» Trecho da fonte:
____

Recife, 19 de março de 2026
Você já ouviu falar em infecções fúngicas? Trata-se de infecções, também chamadas de micoses, causadas por fungos, organismos microscópicos que vivem no ambiente, em superfícies, no solo e até no corpo humano. Em condições normais, muitos desses fungos convivem com o organismo sem causar problemas. “No entanto, quando o sistema imunológico está enfraquecido ou existe algum fator de risco, esses microrganismos podem crescer de forma descontrolada e provocar infecções, comprometendo a saúde do paciente renal”, alerta a médica Vivianne Pinheiro, nefrologista do Grupo Uninefron.
De acordo com ela, essas infecções podem acometer pacientes submetidos à diálise, seja hemodiálise ou diálise peritoneal, configurando uma complicação relevante e, muitas vezes, grave. “Isso ocorre devido à combinação da imunossupressão relativa com diversos fatores predisponentes. O paciente dialítico é naturalmente mais vulnerável, especialmente pela REDUÇAO da imunidade inata e pelo uso prolongado de dispositivos invasivos, como uso de cateter peritoneal ou para hemodiálise”, explica Vivianne Pinheiro.
Esses pacientes, quando frequentemente expostos a internações, antibióticos de amplo espectro e múltiplos procedimentos invasivos, apresentam risco aumentado para infecções por fungos. “Além da imunidade comprometida, fatores como diabetes, desnutrição e o tempo prolongado em terapia dialítica são determinantes importantes para a suscetibilidade a esses agentes”, acrescenta a nefrologista.
Principais fungos e suas manifestações nos pacientes renais
A médica Vivianne Pinheiro explica que, entre os principais fungos envolvidos, destacam- se os do gênero Candida, especialmente Candida albicans, responsáveis por candidemias e peritonites fúngicas. “A candidemia associada a cateter é uma das formas mais graves que enfrentamos na hemodiálise, com impacto direto na mortalidade”, alerta a nefrologista, acrescentando que fungos como Aspergillus, Cryptococcus e Histoplasma também podem acometer esses pacientes, embora com menor frequência e, geralmente, em contextos de imunossupressão severa.
Na prática clínica, as infecções fúngicas se manifestam de forma diferente, conforme o tipo de diálise. Na hemodiálise, o foco costuma ser o cateter venoso central. “A presença de biofilmes fúngicos nos cateteres é um problema sério. Muitas vezes, o diagnóstico só é possível com a retirada do cateter para análise direta. Já na diálise peritoneal, destaca-se a peritonite fúngica, geralmente causada por Candida, que se apresenta com dor abdominal, febre e líquido peritoneal turvo”, esclarece Vivianne Pinheiro.

____

» Linhas de dados:
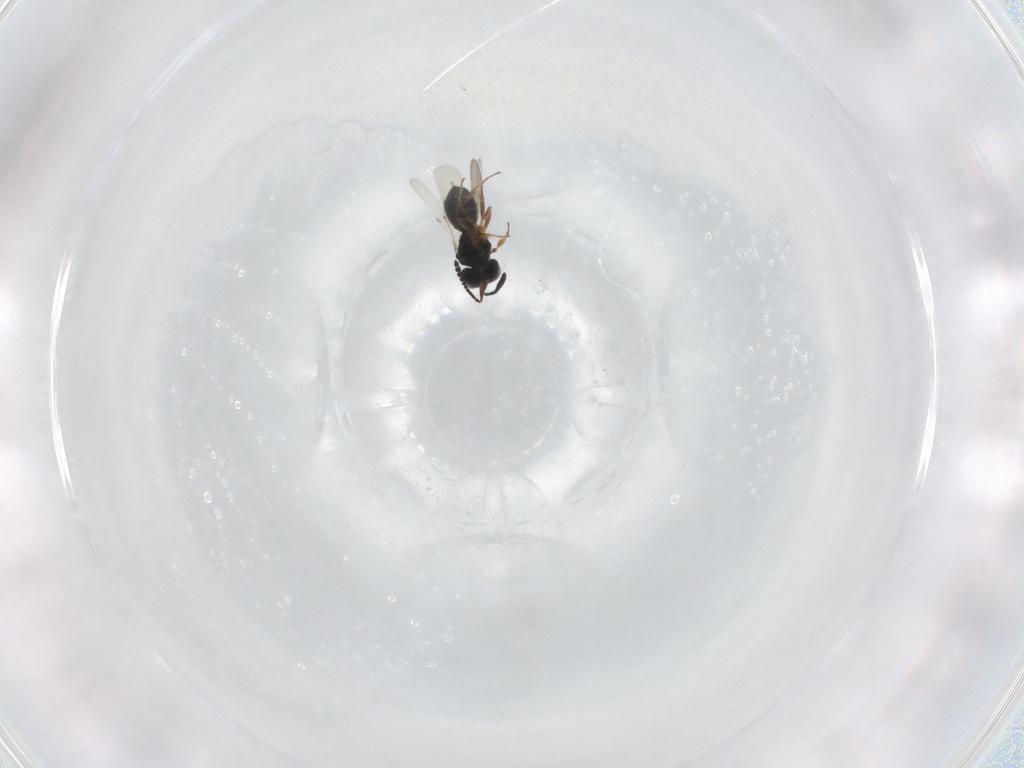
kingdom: Animalia
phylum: Arthropoda
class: Insecta
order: Hymenoptera
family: Scelionidae
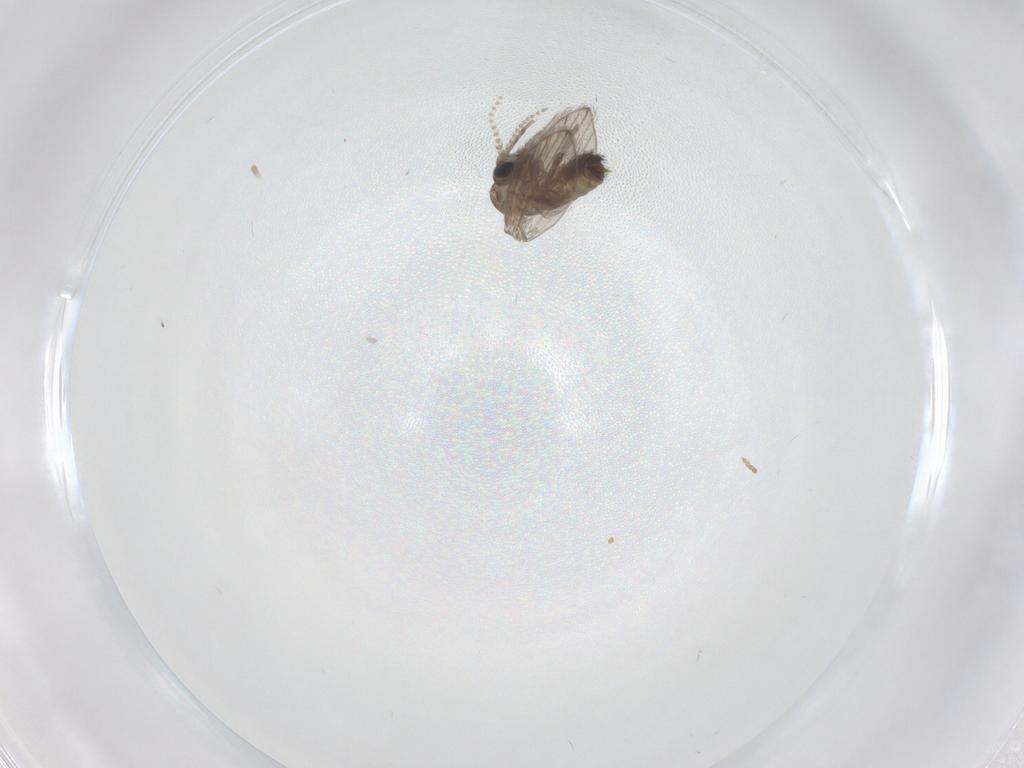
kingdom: Animalia
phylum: Arthropoda
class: Insecta
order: Diptera
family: Psychodidae
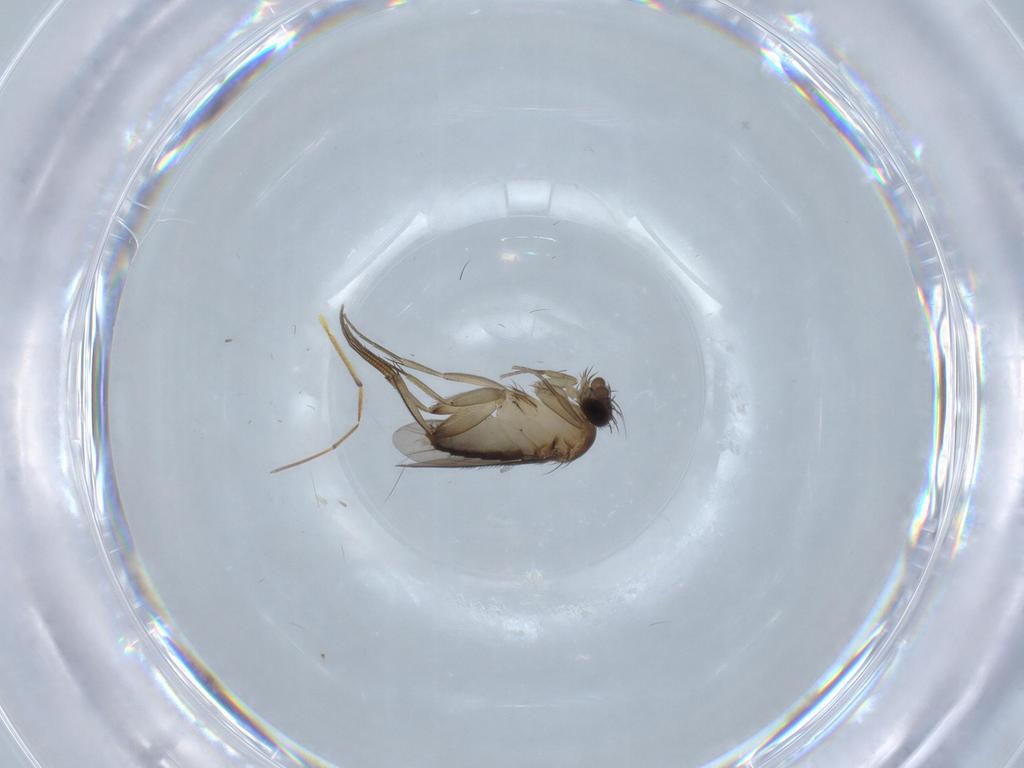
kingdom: Animalia
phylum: Arthropoda
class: Insecta
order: Diptera
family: Phoridae
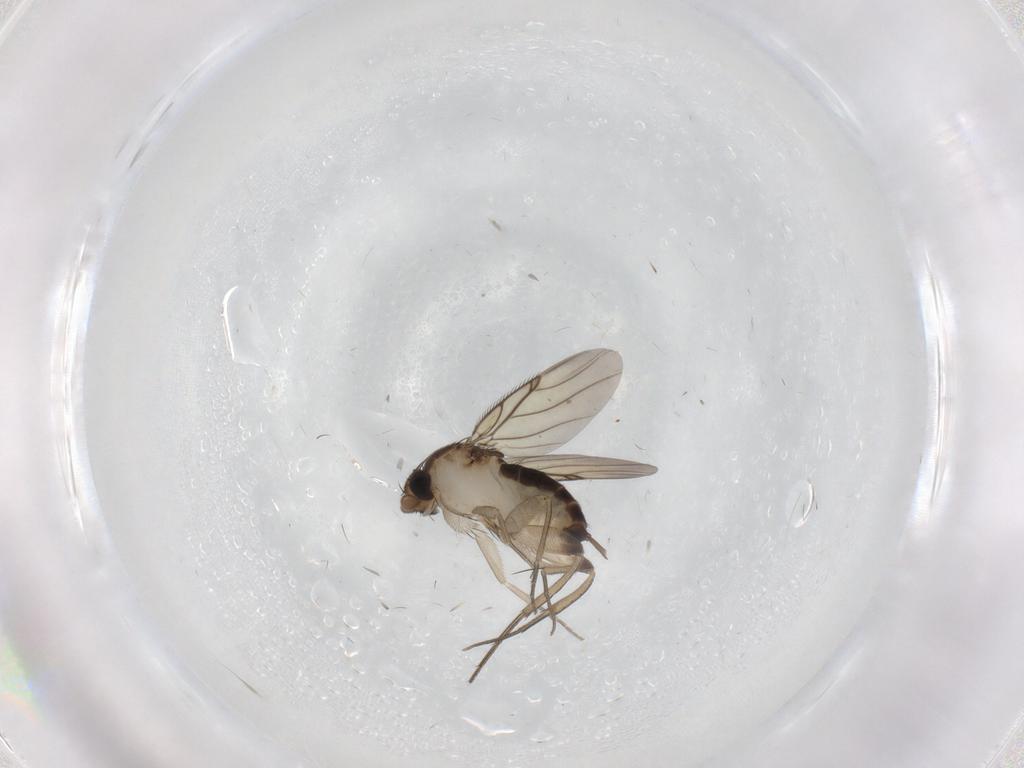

____

» Enunciado:
Responda com base no texto sobre infecções fúngicas em pacientes renais:
(a) Qual gênero de fungo se destaca entre os principais envolvidos?
(b) Além da imunidade comprometida, que fatores a nefrologista aponta como determinantes da suscetibilidade a esses agentes?
(c) Com que sinais se apresenta a peritonite fúngica na diálise peritoneal?
Estas linhas foram tiradas de outra fonte.

» Resposta:
(a) O gênero Candida, especialmente Candida albicans.
(b) Diabetes, desnutrição e o tempo prolongado em terapia dialítica.
(c) Dor abdominal, febre e líquido peritoneal turvo.